И сами они в своих лягушачьих мундирах, рассеянные в этой ночи, в ветрах и туманах, зарождавшихся там, где сливаются реки, казались почти осязаемыми и, уж во всяком случае, смертными. Разве не их тяжелые размеренные шаги раздавались на мостовых Европы, шаги парных патрулей (они теперь ходили только вдвоем), словно топает лошадь, которая идет, изредка оступается, но никогда не падает. Начиналась их последняя зима. Еще немного, и улицы вновь будут служить лишь для того, чтобы по ним ходить. А по вечерам, когда вспыхнут фонари, в полутемных подъездах будут укрываться от уличных фонарей влюбленные и будет слышно потрескивание неоновых ламп и настойчивые звонки, что возвещают о начале киносеанса, еще более жизнеутверждающие, чем звон колоколов. Они явились в страну, где все это было, разрушили все и замкнулись в собственной мерзости, подобно жалким мокрицам… Через четверть часа он вернется и откроет вторую дюжину устриц. И устрицы будут светиться, а ему так нужен свет, тепло, отодвигающее от него ночь, и еще ему нужна свежесть моря.
* * *
Он приблизился к дому, где жила Клэр. Прошел по противоположной стороне улицы и огляделся. Ворота были распахнуты настежь; в глубине двора виднелся подъезд и лестница, на нижние ступеньки падал светлый круг от висевшей лампы. Вот так каждый раз — неподвижное, настороженное ожидание, словно из всех домов города именно в этом его ждала ловушка.
У подножия лестницы, под лампой, стояло пять или шесть мужчин — он не разглядел сколько, — ему были видны только широченные спины в куртках на меху и мягкие фетровые шляпы. Один из них, самый высокий, засунув руки в карманы, пожимал плечами, другой постукивал ногой об ногу, будто стряхивая снег. Они стояли, как на сцене, ярко освещенные лампой, тесно сгрудившись, словно держали совет.

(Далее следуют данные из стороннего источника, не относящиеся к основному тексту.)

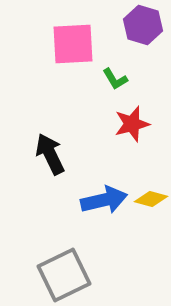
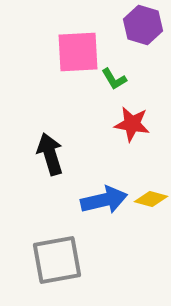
pink square: moved 5 px right, 8 px down
green L-shape: moved 1 px left
red star: rotated 24 degrees clockwise
black arrow: rotated 9 degrees clockwise
gray square: moved 7 px left, 15 px up; rotated 16 degrees clockwise
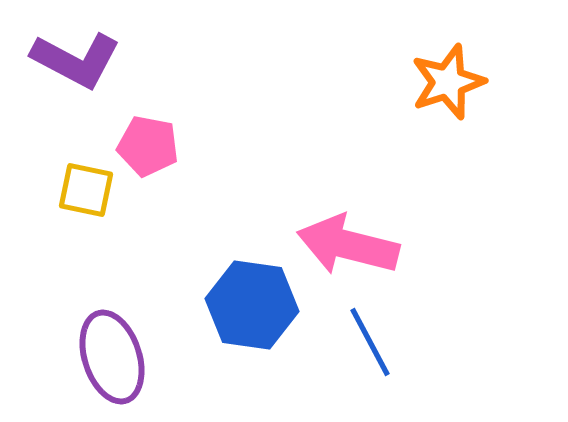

Он повернулся, и, ни о чем не думая, медленно побрел обратно, и вдруг испытал почти что радость.
Впервые эти люди перестали быть для него призраками. Впервые этой ночью скрестились их параллельные пути и они столкнулись лицом к лицу, точно два человека, блуждающих в темноте по широкой равнине: «А-а! Я был уверен, что в конце концов встречу вас!»

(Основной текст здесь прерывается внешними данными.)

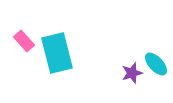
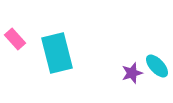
pink rectangle: moved 9 px left, 2 px up
cyan ellipse: moved 1 px right, 2 px down
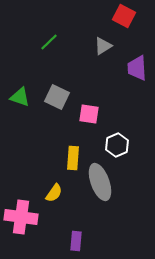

Он прошел метров сто до площади, на которую выходила эта улица.
Чтобы выиграть время и все продумать, он зашел в табачную лавку и попросил ненужную ему коробку спичек. Наверное, он был единственным в городе, кто покупал вечером, в такой час и по такой вот причине коробку спичек, однако на лице его ничего нельзя было прочесть. Лавочник как ни в чем не бывало протянул ему коробку спичек. Несколько человек играли в бильярд: существует ли что-нибудь более спокойное и умиротворяющее, чем сукно бильярдного стола! Какое счастье, что люди могут в эту ночь ускользнуть от игры в кошки-мышки и просто следить глазами, чтобы перед глазами только это и было — стремительный, как стрела, белый шар, несущийся точно по прямой.

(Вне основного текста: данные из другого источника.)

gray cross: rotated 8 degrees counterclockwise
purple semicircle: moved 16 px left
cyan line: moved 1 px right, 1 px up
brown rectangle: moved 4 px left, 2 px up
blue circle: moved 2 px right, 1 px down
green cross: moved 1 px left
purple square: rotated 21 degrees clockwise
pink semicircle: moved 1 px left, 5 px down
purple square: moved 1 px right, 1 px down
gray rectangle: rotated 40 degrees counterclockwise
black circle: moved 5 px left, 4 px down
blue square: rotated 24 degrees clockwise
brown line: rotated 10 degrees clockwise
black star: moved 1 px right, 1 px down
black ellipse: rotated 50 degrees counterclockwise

Но недавно, прочесывая квартал после очередного покушения, гестаповцы ворвались в первое попавшееся кафе. Схватили людей, игравших в карты или на бильярде, и сначала их били наотмашь по лицу, а это так же больно, как любые другие побои, только еще унизительнее, потом затолкали всех в маленькую, тесную комнатушку и заперли на всю ночь, — так и видишь их: к утру, наверное, отросла щетина на щеках и подбородке, под глазами кровоподтеки, всю ночь они не могли заснуть и думали кто о женщине, которая ждала его и с которой он должен был пойти в кино, кто о том, как глупо все получилось, ведь он же ни в чем не виноват, а эти террористы — настоящие преступники, из-за них хватают ни в чем не повинных людей, и вообще, какой идиотизм, я же играл в бильярд.